Skip to content

Version 0.6.8: CUDA 12.x features, launch config builder improvements, etc.

Compare
Choose a tag to compare
@eyalroz eyalroz released this 26 Feb 22:45
· 67 commits to master since this release

Changes since v0.6.7:

Build process & build configuration changes

  • #583 Exported targets now make sure apps link against some system libraries CUDA depends on (to circumvent CMake bug 25665).
  • #567 The runtime-and-driver target now has driver-and-runtime as an alias
  • #590 Avoid compiled warnings about narrowing conversions and shadowing (when those warning flags are turned on)

Launch configuration & launch config builder changes

  • #564 Can now launch kernels with the full range of CUDA 12.x launch attributes, including remote memory sync domain, programmatic launch dependence and programmatic completion events (see descriptions in the CUDA Driver API documentation).
  • #484 Support for setting block cluster dimensions (as part of the support of CUDA 12.x launch attributes).
  • #577, #582 More extensive validation of launch configurations when building them with the launch config builder gadget.
  • #581 More robust comparison operators for dimension structures
  • #580 Launch config builder can now be told to the "use the maximum number of active blocks per multiprocessor".
  • #579 User can now set a target device on a launch configuration target device without setting a contextualized kernel, in a launch config builder
  • #578 Now using the launch config builder in more of the example programs
  • #569 Took care of unused validation function which was triggering a warning with newer compilers

CUDA libraries and in-library, non-associated kernel support

  • #565 Now supporting "CUDA libraries" - files or blocks of data in memory containing compiled kernels, which are not loaded immediately into modules within contexts; and contain device-and-context-independent compiled kernels. Both of these can now be represented and worked with.

• **TASK LIST**
1. Please list the section headings that group the changes in the release notes.
2. Carry on writing the release notes from their final sentence, in the same style.
The data after this point comes from a separate source.

Collected data entries
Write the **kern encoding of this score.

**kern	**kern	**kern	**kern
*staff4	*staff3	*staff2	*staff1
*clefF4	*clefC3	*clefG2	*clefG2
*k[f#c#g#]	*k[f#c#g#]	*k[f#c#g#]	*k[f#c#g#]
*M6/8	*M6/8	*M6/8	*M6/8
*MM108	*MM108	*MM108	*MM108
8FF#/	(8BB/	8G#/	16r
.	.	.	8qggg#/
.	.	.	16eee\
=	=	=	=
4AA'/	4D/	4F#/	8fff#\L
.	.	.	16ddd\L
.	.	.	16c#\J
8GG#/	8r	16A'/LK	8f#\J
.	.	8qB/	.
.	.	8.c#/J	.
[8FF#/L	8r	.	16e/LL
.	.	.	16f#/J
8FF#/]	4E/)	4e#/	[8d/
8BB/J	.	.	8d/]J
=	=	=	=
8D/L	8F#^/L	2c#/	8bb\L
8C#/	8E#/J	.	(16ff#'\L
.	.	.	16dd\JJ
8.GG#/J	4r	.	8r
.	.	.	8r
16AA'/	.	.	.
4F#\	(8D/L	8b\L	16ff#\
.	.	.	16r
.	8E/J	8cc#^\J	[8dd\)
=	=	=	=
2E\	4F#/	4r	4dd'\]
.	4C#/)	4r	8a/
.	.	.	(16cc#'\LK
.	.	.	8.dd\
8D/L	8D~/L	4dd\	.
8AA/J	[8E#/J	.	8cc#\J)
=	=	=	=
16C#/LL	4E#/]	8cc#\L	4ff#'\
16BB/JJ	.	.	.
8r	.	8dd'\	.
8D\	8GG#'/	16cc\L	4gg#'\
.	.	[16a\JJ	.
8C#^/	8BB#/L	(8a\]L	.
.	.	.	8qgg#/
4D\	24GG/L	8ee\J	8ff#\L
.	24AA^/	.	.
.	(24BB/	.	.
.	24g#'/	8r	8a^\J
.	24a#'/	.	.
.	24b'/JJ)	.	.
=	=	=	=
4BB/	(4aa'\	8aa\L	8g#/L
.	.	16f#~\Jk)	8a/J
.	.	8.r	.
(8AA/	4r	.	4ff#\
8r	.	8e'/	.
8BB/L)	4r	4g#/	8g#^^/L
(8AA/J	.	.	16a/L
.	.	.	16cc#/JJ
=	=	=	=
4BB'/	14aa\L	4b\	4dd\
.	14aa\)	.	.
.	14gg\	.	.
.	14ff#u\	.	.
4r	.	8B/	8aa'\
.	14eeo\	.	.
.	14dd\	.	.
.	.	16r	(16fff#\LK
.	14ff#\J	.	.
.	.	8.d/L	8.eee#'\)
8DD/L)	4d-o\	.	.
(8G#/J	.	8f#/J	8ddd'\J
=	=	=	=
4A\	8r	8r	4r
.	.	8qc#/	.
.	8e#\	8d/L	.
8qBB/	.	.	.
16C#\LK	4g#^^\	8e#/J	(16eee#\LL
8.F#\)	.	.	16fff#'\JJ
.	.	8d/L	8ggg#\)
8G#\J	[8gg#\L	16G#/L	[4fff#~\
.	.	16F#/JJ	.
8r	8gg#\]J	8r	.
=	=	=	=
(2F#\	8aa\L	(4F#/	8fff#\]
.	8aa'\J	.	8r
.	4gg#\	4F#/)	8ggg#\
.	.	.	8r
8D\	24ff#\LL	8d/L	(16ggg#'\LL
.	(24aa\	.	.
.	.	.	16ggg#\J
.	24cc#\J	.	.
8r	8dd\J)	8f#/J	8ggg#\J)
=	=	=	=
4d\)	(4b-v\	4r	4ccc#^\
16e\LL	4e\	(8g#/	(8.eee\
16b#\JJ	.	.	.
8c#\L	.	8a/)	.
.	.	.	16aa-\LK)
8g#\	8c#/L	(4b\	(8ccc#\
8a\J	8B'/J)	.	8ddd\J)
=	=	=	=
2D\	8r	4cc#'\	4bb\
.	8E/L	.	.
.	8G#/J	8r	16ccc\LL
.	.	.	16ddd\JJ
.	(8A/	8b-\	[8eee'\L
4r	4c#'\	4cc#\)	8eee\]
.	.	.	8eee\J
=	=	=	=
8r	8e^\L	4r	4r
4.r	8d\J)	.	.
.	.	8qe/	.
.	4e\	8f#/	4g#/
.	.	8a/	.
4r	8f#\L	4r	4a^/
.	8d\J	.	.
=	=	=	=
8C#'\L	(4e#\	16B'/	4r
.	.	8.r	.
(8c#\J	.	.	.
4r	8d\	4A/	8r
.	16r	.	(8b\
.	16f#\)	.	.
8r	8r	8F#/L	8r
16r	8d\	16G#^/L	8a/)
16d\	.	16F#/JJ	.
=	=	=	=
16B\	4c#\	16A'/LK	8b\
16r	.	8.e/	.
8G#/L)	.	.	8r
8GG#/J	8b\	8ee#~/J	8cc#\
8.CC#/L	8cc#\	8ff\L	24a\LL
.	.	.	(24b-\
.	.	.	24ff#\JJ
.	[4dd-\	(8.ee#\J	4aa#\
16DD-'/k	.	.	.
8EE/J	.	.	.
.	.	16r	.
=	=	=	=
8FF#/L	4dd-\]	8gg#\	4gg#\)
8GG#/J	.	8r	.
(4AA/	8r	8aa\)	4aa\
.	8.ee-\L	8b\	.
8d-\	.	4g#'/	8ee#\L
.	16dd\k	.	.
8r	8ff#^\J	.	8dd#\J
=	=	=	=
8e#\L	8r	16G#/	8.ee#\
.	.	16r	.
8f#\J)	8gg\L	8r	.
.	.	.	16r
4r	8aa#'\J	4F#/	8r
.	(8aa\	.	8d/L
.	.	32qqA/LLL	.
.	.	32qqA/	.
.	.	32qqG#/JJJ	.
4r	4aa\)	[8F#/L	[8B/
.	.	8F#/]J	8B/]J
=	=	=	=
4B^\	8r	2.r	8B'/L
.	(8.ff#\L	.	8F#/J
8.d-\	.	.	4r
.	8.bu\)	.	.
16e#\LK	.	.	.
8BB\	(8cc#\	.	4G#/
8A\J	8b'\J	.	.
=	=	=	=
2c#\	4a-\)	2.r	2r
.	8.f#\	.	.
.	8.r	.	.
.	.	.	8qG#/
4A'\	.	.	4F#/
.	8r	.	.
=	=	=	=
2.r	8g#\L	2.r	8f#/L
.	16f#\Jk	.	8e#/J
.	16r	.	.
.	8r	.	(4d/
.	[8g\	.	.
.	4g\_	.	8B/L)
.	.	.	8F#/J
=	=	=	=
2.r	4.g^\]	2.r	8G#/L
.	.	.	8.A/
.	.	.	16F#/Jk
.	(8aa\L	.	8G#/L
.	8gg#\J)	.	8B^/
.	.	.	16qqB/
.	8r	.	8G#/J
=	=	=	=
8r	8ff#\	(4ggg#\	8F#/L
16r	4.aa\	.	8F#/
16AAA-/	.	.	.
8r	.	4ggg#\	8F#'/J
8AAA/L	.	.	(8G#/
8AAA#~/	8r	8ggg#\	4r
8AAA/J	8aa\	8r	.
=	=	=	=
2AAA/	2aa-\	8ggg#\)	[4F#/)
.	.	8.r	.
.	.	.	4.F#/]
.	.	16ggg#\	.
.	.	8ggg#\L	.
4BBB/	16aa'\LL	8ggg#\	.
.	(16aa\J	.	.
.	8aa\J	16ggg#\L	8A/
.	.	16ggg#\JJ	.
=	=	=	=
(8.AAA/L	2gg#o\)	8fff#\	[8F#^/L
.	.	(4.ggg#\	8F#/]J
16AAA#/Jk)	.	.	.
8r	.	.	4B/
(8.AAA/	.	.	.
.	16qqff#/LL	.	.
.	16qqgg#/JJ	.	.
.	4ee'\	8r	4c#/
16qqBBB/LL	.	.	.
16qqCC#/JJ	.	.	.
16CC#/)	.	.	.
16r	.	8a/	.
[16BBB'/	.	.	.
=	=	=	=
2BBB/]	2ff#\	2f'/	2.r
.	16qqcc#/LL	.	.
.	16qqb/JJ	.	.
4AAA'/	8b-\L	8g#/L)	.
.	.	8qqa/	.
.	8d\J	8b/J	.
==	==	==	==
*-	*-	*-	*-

• **RESULTS FOR THE EXERCISE**
1.
Build process & build configuration changes
Launch configuration & launch config builder changes
CUDA libraries and in-library, non-associated kernel support

2.
  • #576 A module no longer holds the link options it was created with; those are not essential to its use, and at times are impossible to (re)create when obtaining a module from a library (which also doesn't hold its link options ).

Refactoring

  • #586 The poor man's span class now has its own file (detail/span.hpp)
  • #588 Some under-the-hood refactoring of host memory allocation functions
  • #589 Factored the cuda::memory::region_t class into its own file

Other changes

  • #593 Some work on the cuda::memory::copy_parameters_t structure
  • #592 Dropped the memory::managed::region_t and const_region_t and now just using memory::region_t and const_region_t everywhere
  • #591 Memory copy functions for spans and other work on memory copy functions
  • #587 Added a missing variant of memory-zero'ing
  • #585 You can now write cuda::memory::make_unique() - and it's assumed you mean device memory (you have to specify a device or device context though)
  • #575 Moved apriori_compiled_kernel_t into the kernel namespace, yielding kernel::apriori_compiled_it
  • #570, #573 Removed some redundant inclusions and definitions
  • #568 Fixed some breakage of kernel_t::set_attribute()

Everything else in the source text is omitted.